My mom made me promise her one thing when I went off to college, to keep going to church. I rolled my eyes and mumbled "yeah, yeah, yeah." I had always heard about people losing their way in college and never understood it or thought it would happen to me. But it did.
Well, coming to a new city and leaving behind the familiar community of your home church was what did for me.
I couldn't bring myself to go somewhere new all by myself, it just wasn't the same. I tried a few times, but it never really stuck. So, somewhere along the way, Sundays became my sleep-in days. I felt guilty about it for a while and then there were weeks that I forgot Sundays were meant to be the Lord's day.
So, I found myself around people who were a good time, but faith was never a topic and I honestly to this day I don't know what they believe. I went through the typical college phase of partying. Most people from back home probably think I went off the rails, which looking back I kinda did. It was a shock for me coming to college and the fact that I no longer had a strong relationship with God definitely impacted me.
In the midst of it all, I lost my dad. It was the hardest thing I have ever gone through.
He was there one day and gone the next. My dad was a man of God. He served in the church, read his Bible regularly and never missed a Sunday morning service. I know he's in Heaven and is still here with me, but at the time, I hated everything. It was felt like a really bad dream and I would wake up with him still here. I didn't blame God, but I did get angry. I pushed a lot of people away and broke down almost every day. There are still days that it hits me HARD, especially with my graduation in a few months.
Since then, I've been more lost than ever before.
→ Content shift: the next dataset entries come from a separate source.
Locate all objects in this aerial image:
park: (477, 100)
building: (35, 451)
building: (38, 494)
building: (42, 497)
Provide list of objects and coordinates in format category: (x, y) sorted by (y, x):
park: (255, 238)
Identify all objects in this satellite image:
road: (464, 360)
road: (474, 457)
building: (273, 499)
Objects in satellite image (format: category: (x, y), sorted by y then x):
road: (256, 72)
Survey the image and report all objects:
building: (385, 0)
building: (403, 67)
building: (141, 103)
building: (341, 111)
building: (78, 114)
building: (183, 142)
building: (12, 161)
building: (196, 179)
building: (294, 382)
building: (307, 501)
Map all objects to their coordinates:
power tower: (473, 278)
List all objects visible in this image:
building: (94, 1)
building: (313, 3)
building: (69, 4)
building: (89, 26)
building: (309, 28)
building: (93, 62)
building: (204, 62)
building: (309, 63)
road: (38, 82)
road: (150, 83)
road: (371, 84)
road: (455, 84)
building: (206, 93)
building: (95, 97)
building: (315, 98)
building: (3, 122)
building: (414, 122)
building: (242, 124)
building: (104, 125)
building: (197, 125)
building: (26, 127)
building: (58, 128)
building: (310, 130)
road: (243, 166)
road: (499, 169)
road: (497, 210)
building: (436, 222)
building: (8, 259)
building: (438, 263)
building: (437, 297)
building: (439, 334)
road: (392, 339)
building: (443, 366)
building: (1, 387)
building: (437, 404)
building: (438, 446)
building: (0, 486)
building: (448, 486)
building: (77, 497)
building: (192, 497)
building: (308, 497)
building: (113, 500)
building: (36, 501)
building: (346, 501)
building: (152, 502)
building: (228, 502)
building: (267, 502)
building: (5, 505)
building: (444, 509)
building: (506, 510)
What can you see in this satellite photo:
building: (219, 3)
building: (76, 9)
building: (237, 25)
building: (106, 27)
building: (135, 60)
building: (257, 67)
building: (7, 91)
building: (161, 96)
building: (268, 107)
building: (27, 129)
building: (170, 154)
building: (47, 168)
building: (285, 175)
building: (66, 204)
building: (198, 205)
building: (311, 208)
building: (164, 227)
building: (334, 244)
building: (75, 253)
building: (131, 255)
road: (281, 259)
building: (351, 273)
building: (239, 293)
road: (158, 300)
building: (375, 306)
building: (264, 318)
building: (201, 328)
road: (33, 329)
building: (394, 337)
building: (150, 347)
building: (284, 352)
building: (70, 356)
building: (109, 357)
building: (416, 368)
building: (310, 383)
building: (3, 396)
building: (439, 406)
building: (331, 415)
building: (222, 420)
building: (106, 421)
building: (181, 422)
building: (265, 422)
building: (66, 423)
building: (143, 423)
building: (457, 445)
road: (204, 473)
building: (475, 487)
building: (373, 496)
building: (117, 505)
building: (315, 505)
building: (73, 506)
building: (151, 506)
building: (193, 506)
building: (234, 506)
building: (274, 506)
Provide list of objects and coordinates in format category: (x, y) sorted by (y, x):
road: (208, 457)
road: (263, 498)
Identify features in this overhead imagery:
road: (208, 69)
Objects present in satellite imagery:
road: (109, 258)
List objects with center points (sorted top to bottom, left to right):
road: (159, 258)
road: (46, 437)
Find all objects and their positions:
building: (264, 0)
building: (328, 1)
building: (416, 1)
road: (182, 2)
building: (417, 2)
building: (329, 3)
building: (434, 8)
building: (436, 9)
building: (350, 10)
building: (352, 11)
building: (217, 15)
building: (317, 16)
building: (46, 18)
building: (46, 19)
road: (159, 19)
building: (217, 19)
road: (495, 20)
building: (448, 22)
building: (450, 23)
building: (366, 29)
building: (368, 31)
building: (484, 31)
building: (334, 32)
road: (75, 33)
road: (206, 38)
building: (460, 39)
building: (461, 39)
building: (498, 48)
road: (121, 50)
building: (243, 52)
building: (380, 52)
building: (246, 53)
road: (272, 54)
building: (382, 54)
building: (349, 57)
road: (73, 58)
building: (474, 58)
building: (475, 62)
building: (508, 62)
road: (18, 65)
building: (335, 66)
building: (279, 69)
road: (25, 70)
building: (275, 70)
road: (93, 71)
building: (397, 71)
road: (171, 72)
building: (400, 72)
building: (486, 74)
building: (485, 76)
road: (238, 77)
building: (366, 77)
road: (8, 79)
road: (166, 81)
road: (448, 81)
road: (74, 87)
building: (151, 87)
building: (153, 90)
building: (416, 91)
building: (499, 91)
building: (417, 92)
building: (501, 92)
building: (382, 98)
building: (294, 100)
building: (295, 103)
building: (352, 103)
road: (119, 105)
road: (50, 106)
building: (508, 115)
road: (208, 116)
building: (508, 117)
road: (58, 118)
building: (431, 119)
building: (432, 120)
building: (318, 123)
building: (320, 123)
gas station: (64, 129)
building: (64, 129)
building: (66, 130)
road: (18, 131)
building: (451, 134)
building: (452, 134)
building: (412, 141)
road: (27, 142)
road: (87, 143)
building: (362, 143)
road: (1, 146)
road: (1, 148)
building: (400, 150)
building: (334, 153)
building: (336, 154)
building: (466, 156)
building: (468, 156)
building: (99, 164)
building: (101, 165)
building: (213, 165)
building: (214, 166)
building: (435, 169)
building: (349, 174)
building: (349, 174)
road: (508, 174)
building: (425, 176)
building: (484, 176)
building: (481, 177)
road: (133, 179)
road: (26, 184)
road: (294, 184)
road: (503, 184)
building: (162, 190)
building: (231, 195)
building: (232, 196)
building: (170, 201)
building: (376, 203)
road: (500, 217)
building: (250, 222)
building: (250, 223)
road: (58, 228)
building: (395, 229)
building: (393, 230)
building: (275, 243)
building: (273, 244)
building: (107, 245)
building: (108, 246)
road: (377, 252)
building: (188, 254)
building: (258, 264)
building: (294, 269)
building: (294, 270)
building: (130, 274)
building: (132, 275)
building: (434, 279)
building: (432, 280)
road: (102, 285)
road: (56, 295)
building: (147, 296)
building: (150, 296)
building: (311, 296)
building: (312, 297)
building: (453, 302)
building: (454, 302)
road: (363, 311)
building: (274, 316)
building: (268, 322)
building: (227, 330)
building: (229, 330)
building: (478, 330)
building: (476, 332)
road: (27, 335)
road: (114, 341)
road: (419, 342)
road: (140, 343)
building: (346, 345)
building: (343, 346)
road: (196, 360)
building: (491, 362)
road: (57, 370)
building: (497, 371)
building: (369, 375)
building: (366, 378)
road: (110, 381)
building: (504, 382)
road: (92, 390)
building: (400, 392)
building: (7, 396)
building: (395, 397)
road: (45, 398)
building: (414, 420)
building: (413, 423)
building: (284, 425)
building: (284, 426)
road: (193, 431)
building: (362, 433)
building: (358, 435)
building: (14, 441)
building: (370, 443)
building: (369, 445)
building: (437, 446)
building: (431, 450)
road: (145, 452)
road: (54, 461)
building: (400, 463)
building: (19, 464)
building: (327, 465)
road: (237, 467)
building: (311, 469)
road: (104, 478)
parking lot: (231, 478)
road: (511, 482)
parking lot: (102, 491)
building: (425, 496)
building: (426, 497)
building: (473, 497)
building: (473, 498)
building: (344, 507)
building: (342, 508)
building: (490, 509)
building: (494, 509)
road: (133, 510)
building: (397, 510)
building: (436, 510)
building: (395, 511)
I've struggled more than I ever imagined that I would. But, recently I've been working on myself and bringing myself back to someone that I'm proud to be. I wanted to be the kind of person that my mom and dad wanted me to be and raised me to be - God was a part of that.
This past weekend I completely broke down. I started sobbing.
I knew it was time to go back to church. I've felt God tugging at me for weeks and I finally faced it. I called my mom crying and she encouraged me to reach out to a friend. So, I texted a close friend who has been trying to get me to go with her to church and she was so excited to have me come with her on Sunday.
Sunday morning came and I was SO nervous. I was scared, I hadn't been to church for almost 4 years and I didn't know what to do with myself. It was weird at first, driving into the parking lot, but there was so much familiarity with it. I had so many flashbacks to memories of my church back home, of my dad and of the life that I used to be a part of. As I walked up to the entrance, I got more and more nervous and I honestly felt out of place. It was so weird to feel the distance from God and not knowing what to do.
I made it through the whole service until the very end when I just completely lost it.
I started crying. Everything that was said hit home with me and I felt God for the first time in a long time. I was home.
It's the start of a new chapter in my life and I'm so excited. I've never felt so motivated to grow in my faith and have a strong relationship with God. I'm so grateful to have this second chance with Him and I know my dad is up in Heaven smiling down on me that I've come back home. My mom is so happy that I've decided to get in touch with my faith, sending me passages and devotionals.
God has a plan and he's been working on mine.
The last couple of months I've grown close to the most amazing and kind ladies that have opened up my heart and brought me back to the Lord. I'm so thankful that He put them in my life and I can't wait to see what He's got in store for me.